The hardest part of living with the darkest days is that I’m a writer. A lot of my lovely and very well meaning friends will say things like ‘well, it’s all material for the books!’ and ‘thank god you don’t have to go into work every day with all this going on’ but of course, I do. Because I’m writing, I’m at work every second of every day. The stories never switch themselves off, especially when I’m up against deadline, which I have been, basically, all year long. My office is in my brain and unfortunately, that is where all the scary things live. It can be a bit tricky to write a sparkling romantic comedy when you’re sat alone in your apartment, scared that your lover/parent/grandparent won’t make it to see 2014.
But on the flipside, the most rewarding part of living with the darkest days, is that I’m a writer. My job is to tell stories and I have chosen to tell uplifting, life affirming stories that make people happy. Which in turn makes me happy. And it’s through my stories, your stories and all the books I love and cherish, that I know things will get better. That doesn’t mean I’ll get a happy ever after in 2014 but it does mean that things will change. In fact, I kind of know already that they’ll get worse before they get anywhere near better, but compared to the year I’ve had, I’ll take change and see where we go from there.
And so, I hope you understand how much your support throughout the year means to me. I have been on a crazy writing schedule for the last eighteen months because my brain has too many thoughts for me to keep up with and I desperately want to share all of them with you but when life gets in the way, disappearing inside your head and making up stories becomes very hard. There’s a really fine line between escaping into your imagination and not wanting to face your own thoughts because they’re all so bloody bleak. That fact that you took About a Girl and Tess in when I know a lot of you really only wanted Angela, made me so happy. And when I Heart Christmas hit the bestseller list, I did many little cries. So much of this year was spent in the dark, on a treadmill (some of it an actual treadmill because all of these health scares sent me into a workout frenzy) that I forgot to stop and enjoy the bright moments. And honestly, that was one of the brightest. And it was all down to you.
Which takes us on to 2014. I know there are going to be new challenges and I know there are sad times ahead but thankfully, there are also lots of exciting things too. What a Girl Wants will be out in July and I’m working on an ebook for Christmas that may or may not feature everyone’s favourite New York-based BFF. And if that isn’t enough for you, I’ve agreed to write FOUR more books for HarperCollins, which should see us all through 2017. TWENTY-SEVENTEEN. Or tqo thousand and seventeen. Nowever you want to say it, it’s still terrifying.

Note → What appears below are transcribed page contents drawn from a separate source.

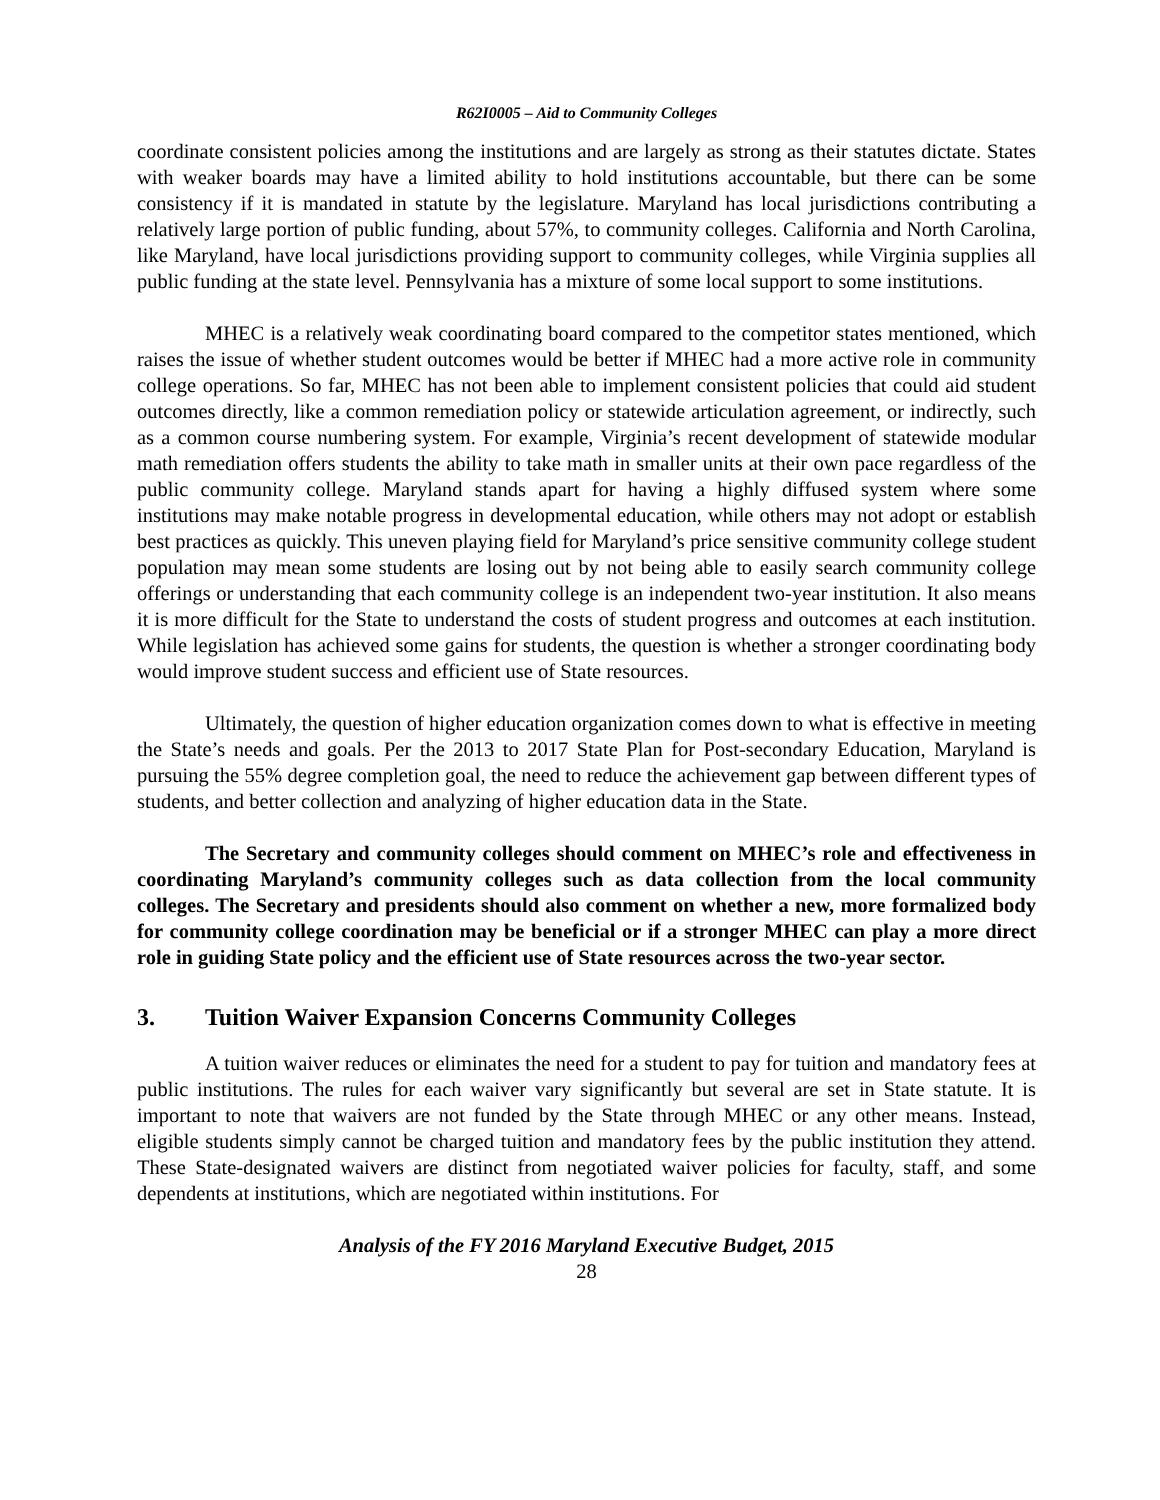R62I0005 – Aid to Community Colleges
coordinate consistent policies among the institutions and are largely as strong as their statutes dictate. States with weaker boards may have a limited ability to hold institutions accountable, but there can be some consistency if it is mandated in statute by the legislature. Maryland has local jurisdictions contributing a relatively large portion of public funding, about 57%, to community colleges. California and North Carolina, like Maryland, have local jurisdictions providing support to community colleges, while Virginia supplies all public funding at the state level. Pennsylvania has a mixture of some local support to some institutions.
MHEC is a relatively weak coordinating board compared to the competitor states mentioned, which raises the issue of whether student outcomes would be better if MHEC had a more active role in community college operations. So far, MHEC has not been able to implement consistent policies that could aid student outcomes directly, like a common remediation policy or statewide articulation agreement, or indirectly, such as a common course numbering system. For example, Virginia’s recent development of statewide modular math remediation offers students the ability to take math in smaller units at their own pace regardless of the public community college. Maryland stands apart for having a highly diffused system where some institutions may make notable progress in developmental education, while others may not adopt or establish best practices as quickly. This uneven playing field for Maryland’s price sensitive community college student population may mean some students are losing out by not being able to easily search community college offerings or understanding that each community college is an independent two-year institution. It also means it is more difficult for the State to understand the costs of student progress and outcomes at each institution. While legislation has achieved some gains for students, the question is whether a stronger coordinating body would improve student success and efficient use of State resources.
Ultimately, the question of higher education organization comes down to what is effective in meeting the State’s needs and goals. Per the 2013 to 2017 State Plan for Post-secondary Education, Maryland is pursuing the 55% degree completion goal, the need to reduce the achievement gap between different types of students, and better collection and analyzing of higher education data in the State.
The Secretary and community colleges should comment on MHEC’s role and effectiveness in coordinating Maryland’s community colleges such as data collection from the local community colleges. The Secretary and presidents should also comment on whether a new, more formalized body for community college coordination may be beneficial or if a stronger MHEC can play a more direct role in guiding State policy and the efficient use of State resources across the two-year sector.
3. Tuition Waiver Expansion Concerns Community Colleges
A tuition waiver reduces or eliminates the need for a student to pay for tuition and mandatory fees at public institutions. The rules for each waiver vary significantly but several are set in State statute. It is important to note that waivers are not funded by the State through MHEC or any other means. Instead, eligible students simply cannot be charged tuition and mandatory fees by the public institution they attend. These State-designated waivers are distinct from negotiated waiver policies for faculty, staff, and some dependents at institutions, which are negotiated within institutions. For
Analysis of the FY 2016 Maryland Executive Budget, 2015
28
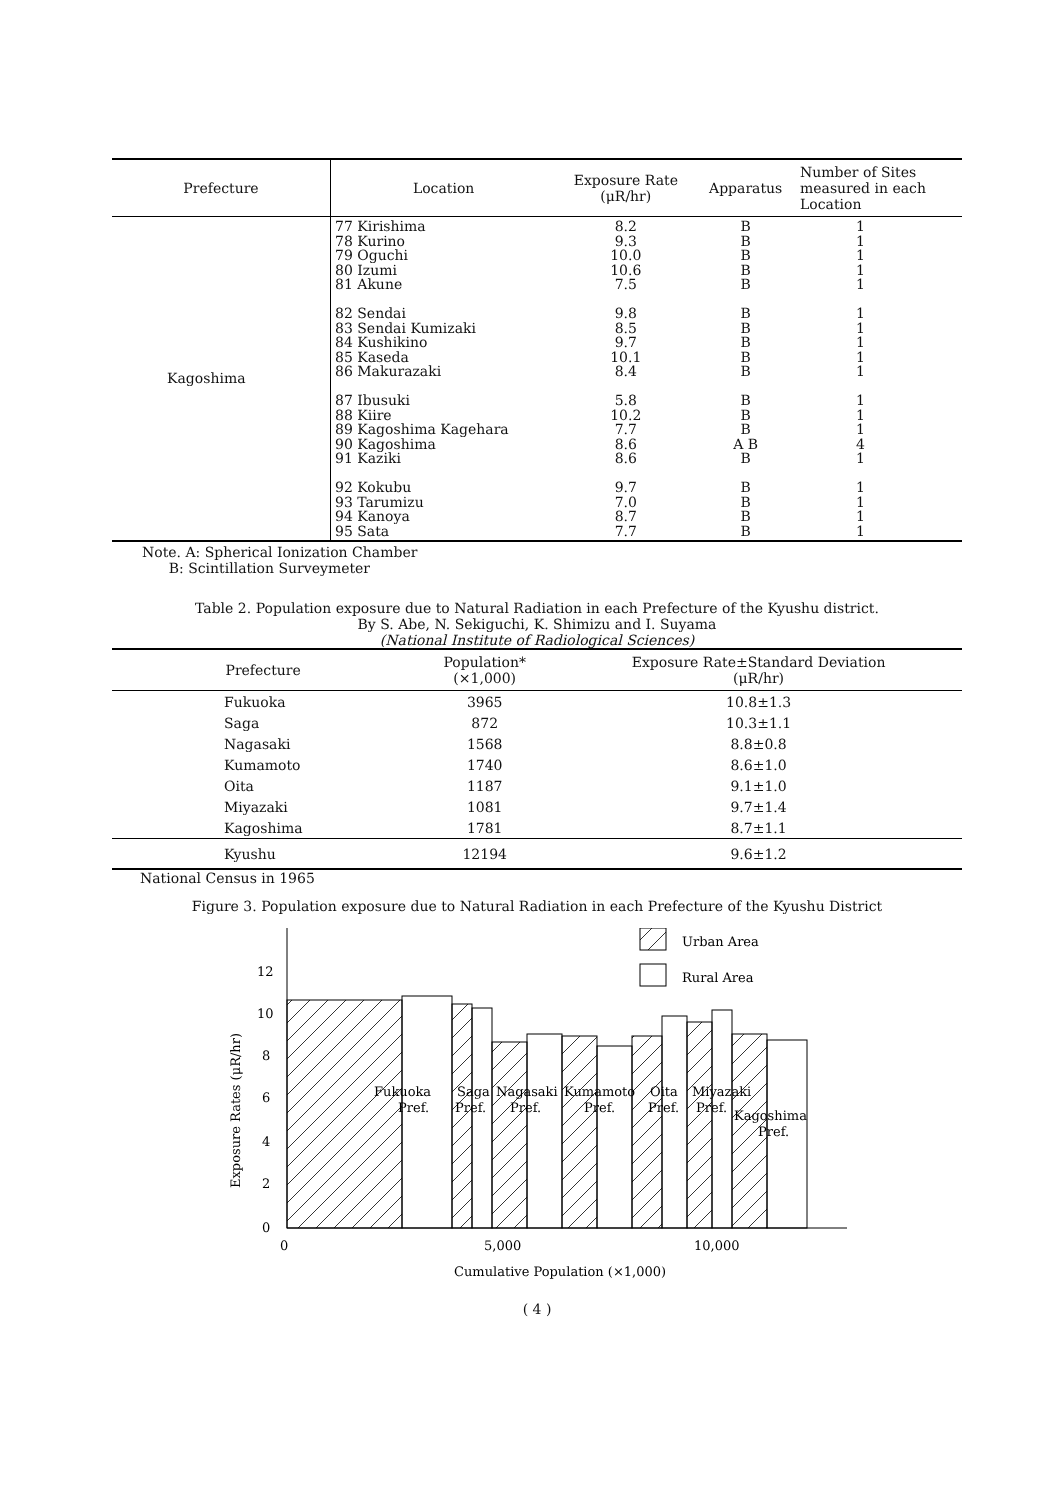| Prefecture | Location | Exposure Rate (μR/hr) | Apparatus | Number of Sites measured in each Location |
| --- | --- | --- | --- | --- |
| Kagoshima | 77 Kirishima 78 Kurino 79 Oguchi 80 Izumi 81 Akune 82 Sendai 83 Sendai Kumizaki 84 Kushikino 85 Kaseda 86 Makurazaki 87 Ibusuki 88 Kiire 89 Kagoshima Kagehara 90 Kagoshima 91 Kaziki 92 Kokubu 93 Tarumizu 94 Kanoya 95 Sata | 8.2 9.3 10.0 10.6 7.5 9.8 8.5 9.7 10.1 8.4 5.8 10.2 7.7 8.6 8.6 9.7 7.0 8.7 7.7 | B B B B B B B B B B B B B A B B B B B B | 1 1 1 1 1 1 1 1 1 1 1 1 1 4 1 1 1 1 1 |
Note. A: Spherical Ionization Chamber
B: Scintillation Surveymeter
Table 2. Population exposure due to Natural Radiation in each Prefecture of the Kyushu district.
By S. Abe, N. Sekiguchi, K. Shimizu and I. Suyama
(National Institute of Radiological Sciences)
| Prefecture | Population* (×1,000) | Exposure Rate±Standard Deviation (μR/hr) |
| --- | --- | --- |
| Fukuoka | 3965 | 10.8±1.3 |
| Saga | 872 | 10.3±1.1 |
| Nagasaki | 1568 | 8.8±0.8 |
| Kumamoto | 1740 | 8.6±1.0 |
| Oita | 1187 | 9.1±1.0 |
| Miyazaki | 1081 | 9.7±1.4 |
| Kagoshima | 1781 | 8.7±1.1 |
| Kyushu | 12194 | 9.6±1.2 |
National Census in 1965
Figure 3. Population exposure due to Natural Radiation in each Prefecture of the Kyushu District
Urban Area
Rural Area
0
2
4
6
8
10
12
0
5,000
10,000
Cumulative Population (×1,000)
Exposure Rates (μR/hr)
Fukuoka
Pref.
Saga
Pref.
Nagasaki
Pref.
Kumamoto
Pref.
Oita
Pref.
Miyazaki
Pref.
Kagoshima
Pref.
( 4 )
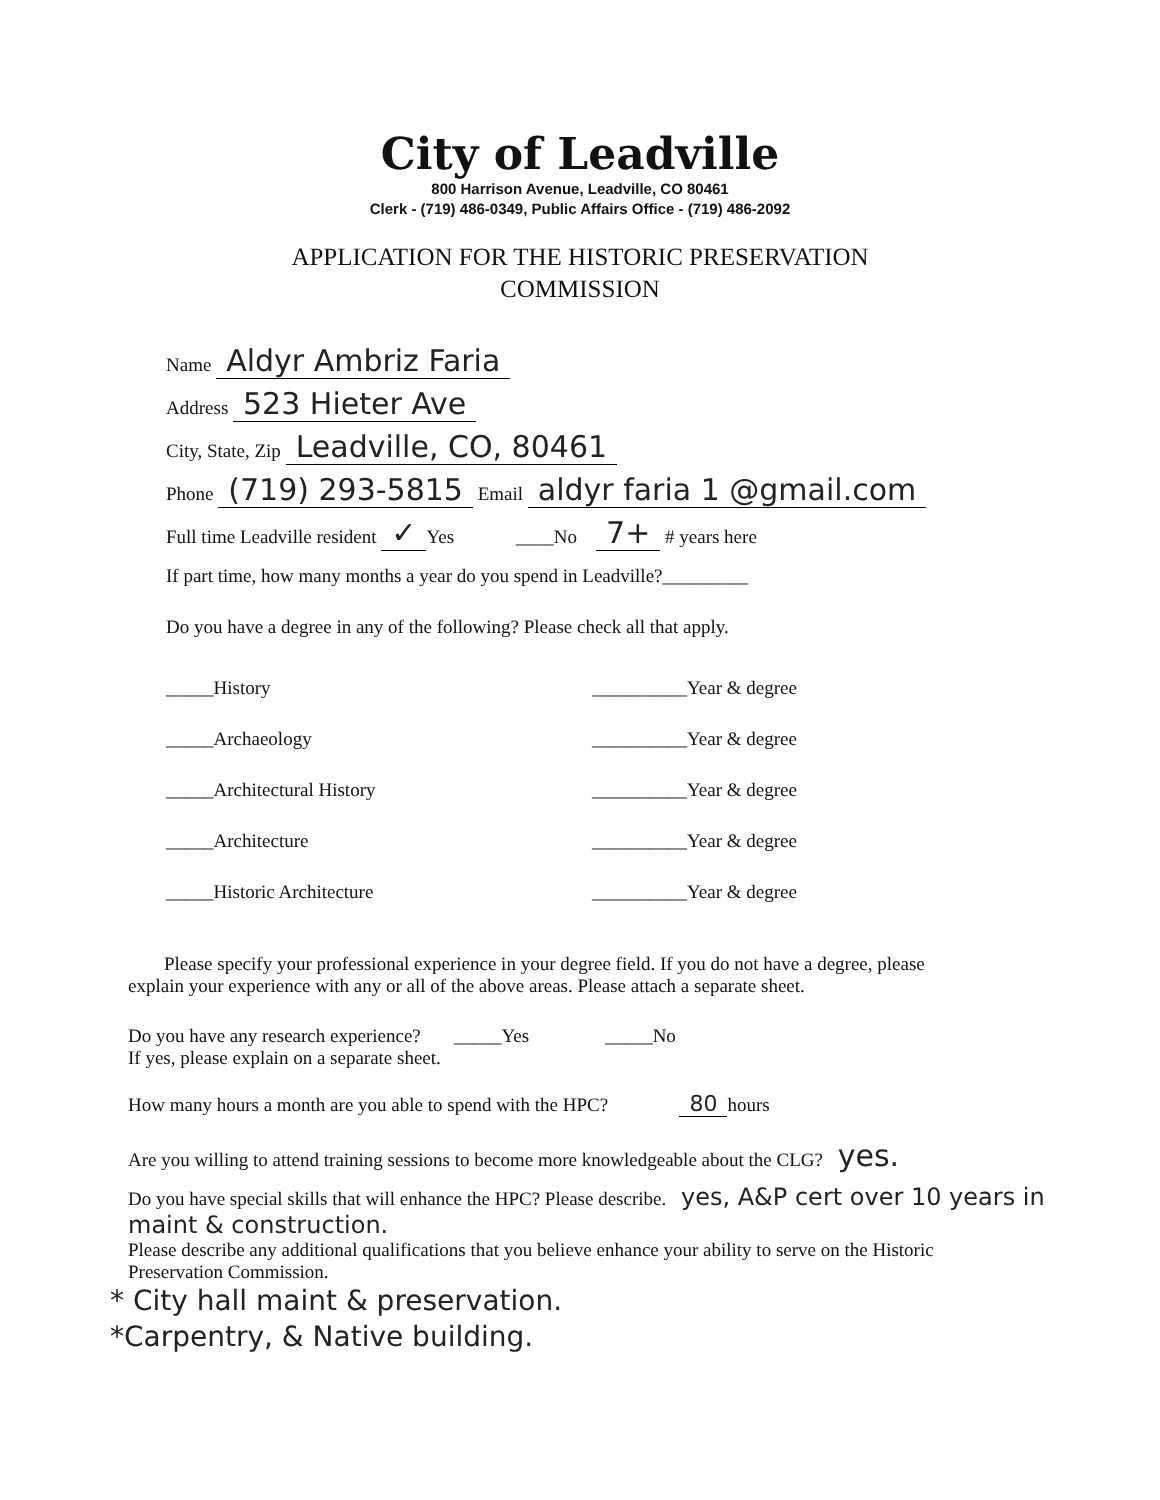City of Leadville
800 Harrison Avenue, Leadville, CO 80461
Clerk - (719) 486-0349, Public Affairs Office - (719) 486-2092
APPLICATION FOR THE HISTORIC PRESERVATION
COMMISSION
Name Aldyr Ambriz Faria
Address 523 Hieter Ave
City, State, Zip Leadville, CO, 80461
Phone (719) 293-5815 Email aldyr faria 1 @gmail.com
Full time Leadville resident ✓ Yes ____No 7+ # years here
If part time, how many months a year do you spend in Leadville?_________
Do you have a degree in any of the following? Please check all that apply.
_____History __________Year & degree
_____Archaeology __________Year & degree
_____Architectural History __________Year & degree
_____Architecture __________Year & degree
_____Historic Architecture __________Year & degree
Please specify your professional experience in your degree field. If you do not have a degree, please explain your experience with any or all of the above areas. Please attach a separate sheet.
Do you have any research experience? _____Yes _____No
If yes, please explain on a separate sheet.
How many hours a month are you able to spend with the HPC? 80 hours
Are you willing to attend training sessions to become more knowledgeable about the CLG? yes.
Do you have special skills that will enhance the HPC? Please describe. yes, A&P cert over 10 years in maint & construction.
Please describe any additional qualifications that you believe enhance your ability to serve on the Historic Preservation Commission.
* City hall maint & preservation.
*Carpentry, & Native building.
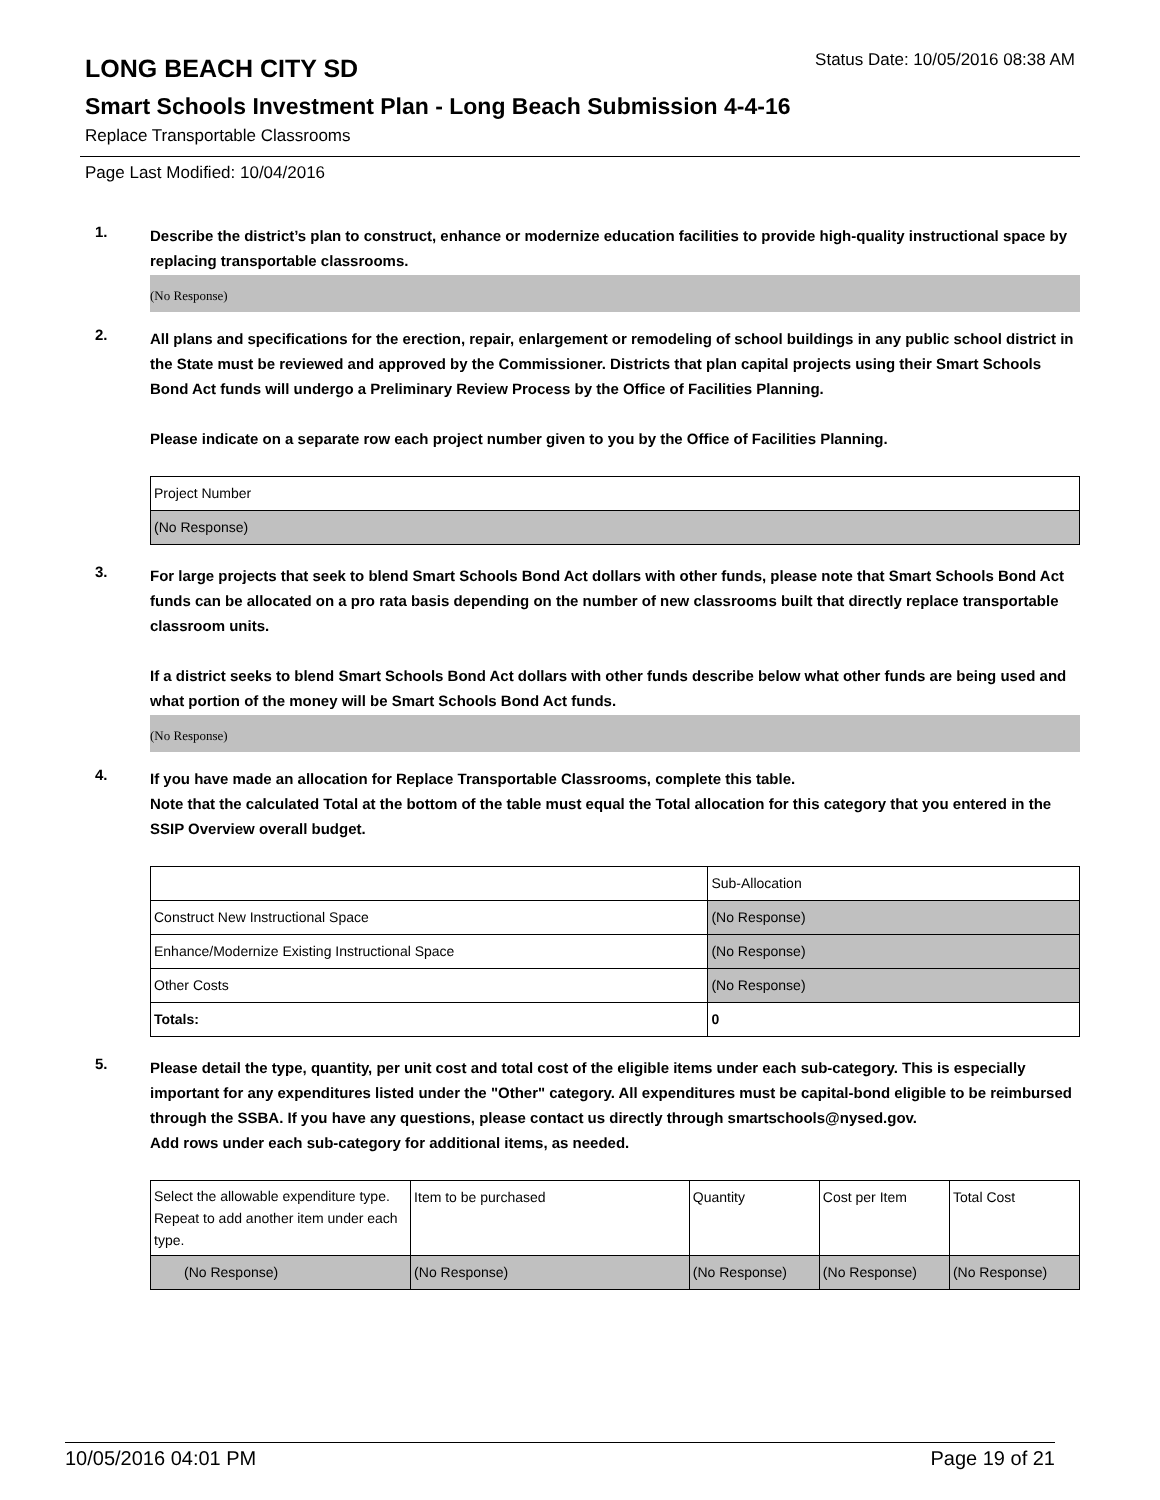LONG BEACH CITY SD
Status Date: 10/05/2016 08:38 AM
Smart Schools Investment Plan - Long Beach Submission 4-4-16
Replace Transportable Classrooms
Page Last Modified: 10/04/2016
1.
Describe the district’s plan to construct, enhance or modernize education facilities to provide high-quality instructional space by replacing transportable classrooms.
(No Response)
2.
All plans and specifications for the erection, repair, enlargement or remodeling of school buildings in any public school district in the State must be reviewed and approved by the Commissioner. Districts that plan capital projects using their Smart Schools Bond Act funds will undergo a Preliminary Review Process by the Office of Facilities Planning.
Please indicate on a separate row each project number given to you by the Office of Facilities Planning.
| Project Number |
| --- |
| (No Response) |
3.
For large projects that seek to blend Smart Schools Bond Act dollars with other funds, please note that Smart Schools Bond Act funds can be allocated on a pro rata basis depending on the number of new classrooms built that directly replace transportable classroom units.
If a district seeks to blend Smart Schools Bond Act dollars with other funds describe below what other funds are being used and what portion of the money will be Smart Schools Bond Act funds.
(No Response)
4.
If you have made an allocation for Replace Transportable Classrooms, complete this table.
Note that the calculated Total at the bottom of the table must equal the Total allocation for this category that you entered in the SSIP Overview overall budget.
| | Sub-Allocation |
| --- | --- |
| Construct New Instructional Space | (No Response) |
| Enhance/Modernize Existing Instructional Space | (No Response) |
| Other Costs | (No Response) |
| Totals: | 0 |
5.
Please detail the type, quantity, per unit cost and total cost of the eligible items under each sub-category. This is especially important for any expenditures listed under the "Other" category. All expenditures must be capital-bond eligible to be reimbursed through the SSBA. If you have any questions, please contact us directly through smartschools@nysed.gov.
Add rows under each sub-category for additional items, as needed.
| Select the allowable expenditure type. Repeat to add another item under each type. | Item to be purchased | Quantity | Cost per Item | Total Cost |
| --- | --- | --- | --- | --- |
| (No Response) | (No Response) | (No Response) | (No Response) | (No Response) |
10/05/2016 04:01 PM Page 19 of 21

Anyway, this has gone on a bit but really, all I wanted to say was thank you. This year really has been the biggest test for me and I don’t know how well it would have gone without you all in my corner. Here’s to a happy, healthy and positive 2014 for everyone. And if Michael Fassbender happens to read this and feels bad for me, I am still single and I would totally take a pity date. Totally. So you know, call me.
* It turned out my ex wasn’t dying and was completely OK and I didn’t eat, sleep or work for a fortnight for nothing. Which was brilliant. Until I had to break things off two months later which was completely fucking soul destroying. But that’s another fun story for another fun time!
** And my best friend is moving back! Thanks universe!